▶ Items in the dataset
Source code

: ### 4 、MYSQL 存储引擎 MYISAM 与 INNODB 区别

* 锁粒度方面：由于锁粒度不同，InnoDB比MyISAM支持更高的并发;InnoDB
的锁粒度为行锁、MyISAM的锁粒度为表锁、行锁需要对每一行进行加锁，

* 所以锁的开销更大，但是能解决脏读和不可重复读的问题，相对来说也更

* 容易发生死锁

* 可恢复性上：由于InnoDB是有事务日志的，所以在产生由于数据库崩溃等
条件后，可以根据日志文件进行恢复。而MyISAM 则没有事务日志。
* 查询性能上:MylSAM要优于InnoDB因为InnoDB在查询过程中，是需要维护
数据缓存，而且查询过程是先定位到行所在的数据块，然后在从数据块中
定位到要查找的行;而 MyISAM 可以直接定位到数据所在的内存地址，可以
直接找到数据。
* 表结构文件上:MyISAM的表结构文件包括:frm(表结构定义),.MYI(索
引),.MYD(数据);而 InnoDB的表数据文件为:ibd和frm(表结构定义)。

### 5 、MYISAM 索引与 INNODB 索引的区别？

▶ YOUR GOAL
Reproduce every entry above verbatim, keeping each character, line break, and markup symbol unchanged.

▶ RESPONSE TO THIS TASK
Source code

: ### 4 、MYSQL 存储引擎 MYISAM 与 INNODB 区别

* 锁粒度方面：由于锁粒度不同，InnoDB比MyISAM支持更高的并发;InnoDB
的锁粒度为行锁、MyISAM的锁粒度为表锁、行锁需要对每一行进行加锁，

* 所以锁的开销更大，但是能解决脏读和不可重复读的问题，相对来说也更

* 容易发生死锁

* 可恢复性上：由于InnoDB是有事务日志的，所以在产生由于数据库崩溃等
条件后，可以根据日志文件进行恢复。而MyISAM 则没有事务日志。
* 查询性能上:MylSAM要优于InnoDB因为InnoDB在查询过程中，是需要维护
数据缓存，而且查询过程是先定位到行所在的数据块，然后在从数据块中
定位到要查找的行;而 MyISAM 可以直接定位到数据所在的内存地址，可以
直接找到数据。
* 表结构文件上:MyISAM的表结构文件包括:frm(表结构定义),.MYI(索
引),.MYD(数据);而 InnoDB的表数据文件为:ibd和frm(表结构定义)。

### 5 、MYISAM 索引与 INNODB 索引的区别？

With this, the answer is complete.